Flanqueando o sigilo, os discos exibem, em ouro gravado, os desenhos de um sol e uma lua, simbolizando a dualidade e o equilíbrio dos poderes contidos na ampulheta.
Unindo os dois discos, três hastes douradas percorrem toda a estrutura. Entre os bulbos de vidro, um cinturão dourado, também adornado com arabescos intrincados e antigas inscrições, envolve a ampulheta, sugerindo o mistério e a magia ancestrais que governam o artefato. Cada detalhe do Horológio dos Desejos reflete a majestade e o perigo contidos em sua função, fazendo jus ao poder que ele concede a quem o possui.
Gabrielle observa a irritabilidade de Farid e não entende o porque o Djinn está tão nervoso.
— Por que você está tão nervoso?

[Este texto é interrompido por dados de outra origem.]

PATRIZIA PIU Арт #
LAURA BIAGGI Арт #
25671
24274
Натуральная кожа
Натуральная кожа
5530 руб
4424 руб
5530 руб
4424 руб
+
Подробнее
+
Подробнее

Não tem as areias e tudo bem! — diz, Gabrielle.
Farid, que estava concentrado no Horológio, vira-se para Gabrielle e responde — Você não entende, loira, eu precisava das Areias do Desejo para me desgrudar de você, e voltar para o meu penico… — diz ele, ríspido. — "Eu não quero morrer cedo, se ficar grudado com essa loirinha frágil, eu vou para o país dos pés juntos…" — devaneia irritado, o Djinn.
Gabrielle observa a preocupação estampada no rosto de Farid, e a rispidez da resposta, já intuindo o motivo.

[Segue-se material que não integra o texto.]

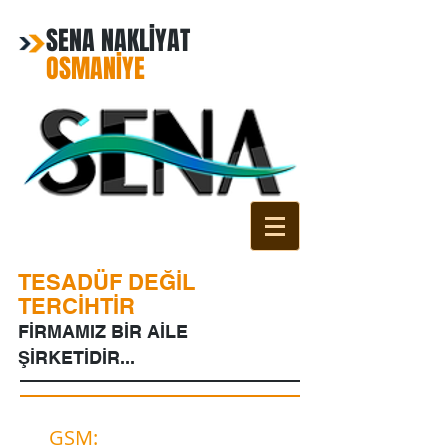
SENA NAKLİYAT
OSMANİYE
TESADÜF DEĞİL
TERCİHTİR
FİRMAMIZ BİR AİLE
ŞİRKETİDİR...
GSM:
0541 812 65 02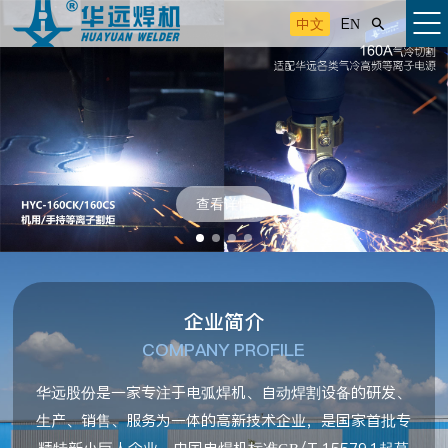
中文
EN

查看详情
企业简介
COMPANY PROFILE
华远股份是一家专注于电弧焊机、自动焊割设备的研发、
生产、销售、服务为一体的高新技术企业，是国家首批专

— Ah, então era isso? Com as Areias você consegue se "desgrudar" de mim? Aliás, Sr. Djinn, o que vamos fazer se aquele monstro chegar aqui? — pergunta, Gabrielle, ironicamente.
— Se ele chegar a aqui, não vamos ter escapatória, a não ser correr, sacas? Correr pra chuchu, do pé bater na bunda, já que não temos as Areias do Desejo…
Subitamente, um vulto se aproxima de Gabrielle e Farid. O Djinn percebe a aproximação e franze o cenho, desconfiado.
— Você não deveria estar descansando para trabalhar amanhã? — Diz uma voz vinda por trás do ponto de ônibus, onde Gabrielle e Farid estão.
Gabrielle se vira ao reconhecer a voz. Ela está com um semblante aliviado, e anda na direção de onde vez a voz.
Farid franziu o cenho, seus sentidos aguçados captando a tensão no ar assim que ouviu aquela voz. Um calafrio percorreu sua espinha, e ele apertou o punho, ele tentou pensar rápido, ele e Gabrielle precisavam sair dali, sem Areias do Desejo, tudo estaria perdido.